Friday, January 15, 2010

Let's Get Engaged

Recently over an unexpected dinner with friends, I asked the person across from me if he played piano daily. His response was an enthusiastic, "I can't imagine not playing every day." He spoke of the peace he experiences when he's lost in making music, how at times he's transported to another realm.

I had two thoughts. I wondered aloud as to how many people really have a passion or pursuit that they can't imagine not doing daily. I also confessed that I don't feel about my craft, writing, the way he feels about his.

Think about it. What in your life can you imagine not getting to experience every day even if just for fifteen minutes?

As our conversation continued, we talked about the role television and computers have played over the years in lessening our sense of true engagement with life. I say true engagement because I don't consider reacting and arguing as often happens in political goings-on as real engagement. Instead we fall prey to sound bites delivered by opposing sides invested ultimately in our not thinking for ourselves. I just heard Americans spend an average of five hours watching television daily. Isn't this called engaging one's butt with the sofa rather than one's heart and mind with life?
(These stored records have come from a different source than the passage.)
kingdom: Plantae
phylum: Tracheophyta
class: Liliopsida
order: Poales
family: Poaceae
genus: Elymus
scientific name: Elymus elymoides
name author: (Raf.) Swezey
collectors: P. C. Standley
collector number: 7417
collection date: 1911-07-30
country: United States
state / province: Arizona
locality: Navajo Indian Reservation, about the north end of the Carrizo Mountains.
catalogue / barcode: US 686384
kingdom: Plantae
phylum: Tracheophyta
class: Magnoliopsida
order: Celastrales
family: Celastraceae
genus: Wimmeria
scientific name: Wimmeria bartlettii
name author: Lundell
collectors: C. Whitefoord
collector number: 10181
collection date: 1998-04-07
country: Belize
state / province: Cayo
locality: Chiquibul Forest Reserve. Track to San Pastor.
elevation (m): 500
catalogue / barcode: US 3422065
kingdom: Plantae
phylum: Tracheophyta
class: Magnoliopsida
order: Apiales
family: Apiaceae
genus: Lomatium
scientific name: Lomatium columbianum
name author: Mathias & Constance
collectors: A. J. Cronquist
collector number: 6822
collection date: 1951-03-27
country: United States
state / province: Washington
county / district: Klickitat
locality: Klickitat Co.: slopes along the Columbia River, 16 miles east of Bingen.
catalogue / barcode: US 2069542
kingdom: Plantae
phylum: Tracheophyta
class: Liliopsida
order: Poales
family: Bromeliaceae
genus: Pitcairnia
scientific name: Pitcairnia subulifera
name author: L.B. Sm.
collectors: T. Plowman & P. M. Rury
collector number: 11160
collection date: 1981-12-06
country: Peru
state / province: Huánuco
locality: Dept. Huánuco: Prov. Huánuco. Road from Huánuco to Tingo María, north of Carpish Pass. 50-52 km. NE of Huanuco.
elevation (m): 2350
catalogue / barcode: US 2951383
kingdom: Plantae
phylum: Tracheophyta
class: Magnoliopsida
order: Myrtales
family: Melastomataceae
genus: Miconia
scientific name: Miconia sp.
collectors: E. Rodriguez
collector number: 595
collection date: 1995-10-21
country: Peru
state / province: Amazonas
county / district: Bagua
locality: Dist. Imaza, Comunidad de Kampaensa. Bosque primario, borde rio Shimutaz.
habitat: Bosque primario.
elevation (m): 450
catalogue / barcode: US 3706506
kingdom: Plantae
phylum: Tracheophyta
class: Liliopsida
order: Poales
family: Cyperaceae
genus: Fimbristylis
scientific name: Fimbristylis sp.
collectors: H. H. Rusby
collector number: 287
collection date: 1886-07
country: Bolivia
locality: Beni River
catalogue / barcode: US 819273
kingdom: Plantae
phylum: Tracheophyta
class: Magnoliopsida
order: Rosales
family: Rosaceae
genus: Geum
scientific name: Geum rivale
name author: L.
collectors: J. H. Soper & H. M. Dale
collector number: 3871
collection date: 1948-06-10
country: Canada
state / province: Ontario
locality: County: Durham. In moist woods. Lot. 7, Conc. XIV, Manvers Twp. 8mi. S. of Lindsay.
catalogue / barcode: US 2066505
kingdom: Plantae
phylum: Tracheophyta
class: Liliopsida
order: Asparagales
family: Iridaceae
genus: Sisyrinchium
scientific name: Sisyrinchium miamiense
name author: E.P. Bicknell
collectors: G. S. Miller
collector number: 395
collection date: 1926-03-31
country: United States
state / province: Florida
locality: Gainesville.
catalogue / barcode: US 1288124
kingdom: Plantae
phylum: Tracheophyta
I fell asleep that night pondering engaged living. I awoke the next morning thinking of those past and present who inspire us to aspire to living fully engaged. Anthropologist Margaret Meade was actually the first person who crossed my mind. I've heard Jean Houston say Margaret lived with an attitude of expectancy. It seems she brought into her life whatever she needed at the time because she simply expected to receive not unlike the Biblical directive: Ask and you shall receive.

While making note of this, I came across a scrap of paper on which I had recently scribbled something while watching the Kennedy Center Honors. In recognizing Bruce Springsteen the presenter said Bruce "always empties his tank" in reference to the level of Bruce's giving and living whether he's helping someone, supporting a cause or performing on stage. This is someone who's definitely engaged with living his life.

John Hendricks the Father of Vocalese then crossed my mind. Considered by some the best jazz singer on the planet Mr. Hendricks is known for applying sounds and words to instrumental jazz hits sometimes actually substituting his voice as the instrument.) A couple of years ago I saw Mr. Hendricks in concert. He invited the small crowd in the large venue to come close irregardless of our ticket price. This eighty-something year old man danced and yabba, dippity, bee bopped his way through jazz greats, his body the instrument, never missing a beat. At the concerts end I found myself shaking his hand as he leaned from the stage. Actually he kissed my hand as I in tears thanked him for his performance. I'll never forget what happened next. He said, "I do this because it is good for my heart." What do you do that's good for your heart?
Co opted by drug commercials, many folks today would think Mr. Hendricks was referencing a new cholesterol lowering drug.

Many of the people who came to mind used their musical passion as a doorway to enagement with life. Later the same year while in San Francisco, I serendipitously heard Carlos Santana and Bonnie Raitt in a benefit at Grace Cathedral for R&B singer Angela Bofill. While entering the church to walk the labyrinth, I noticed a sign outside that read: Santana, Raitt Saturday evening. Tickets inside. I laugh about my limited capacity to recognize bands for 60's and 70's songs but there was no mistaking who these two were and there was no missing them since tickets were only $20.

The following night my friend Vivia and I stood yards from the stage in this magnificent church as Carlos Santana transported us into the musical ethers. It was yet again what was said that impacted me most. Between songs, Santana shared that although he loved making music, his greatest mission was finding ways to be of service to the world. He then challenged each of us to find our particular way of being of service in the world.

These four people as well as my friend Bob challenge me to examine how engaged or disengaged I am with life. I want to have a passion, as Bob does, that I can't imagine not doing daily. I want to wake up each morning and go to bed each night with an attitude of expectancy like Margaret had. I want to be consumed like John with living in such a way that is good for my heart whether my words are dancing across a page or I'm just bee, bop, deesinging in the shower. I want to find my mission in the world as Carlos urged and until and when I do I want to give from the bottomless universe from which Bruce lives and gives.

Think about it. We have these mulit-sensoried bodies, hearts and minds wired for interaction with others and the environment around us. We've the capacity for so much more than we realize. How would your days be different if you lived with an attitude of expectancy, if you intentionally did things that were good for your heart? What would you do that you can't imagine not getting to do daily? How would you and your life be different if you emptied your tank through serving with joy? Your tank would never really empty, would it?

I've struggled with how to end this story because it seems rich with so much to consider. I remind myself I can always reengage it at any time and for now I have at least a fun and thought provoking proposal. What do you say? Let's get engaged.

Imagine the shift if we each became engaged with more fully living our life each day.
-Dawn! The Good News Muse 01/10

1 comment:

Vikki said...

Dawn, Thank you for opening my mind and heart to what really matters. Your words inspire and enlighten me. I feel blessed to read your musings and take them into my heart.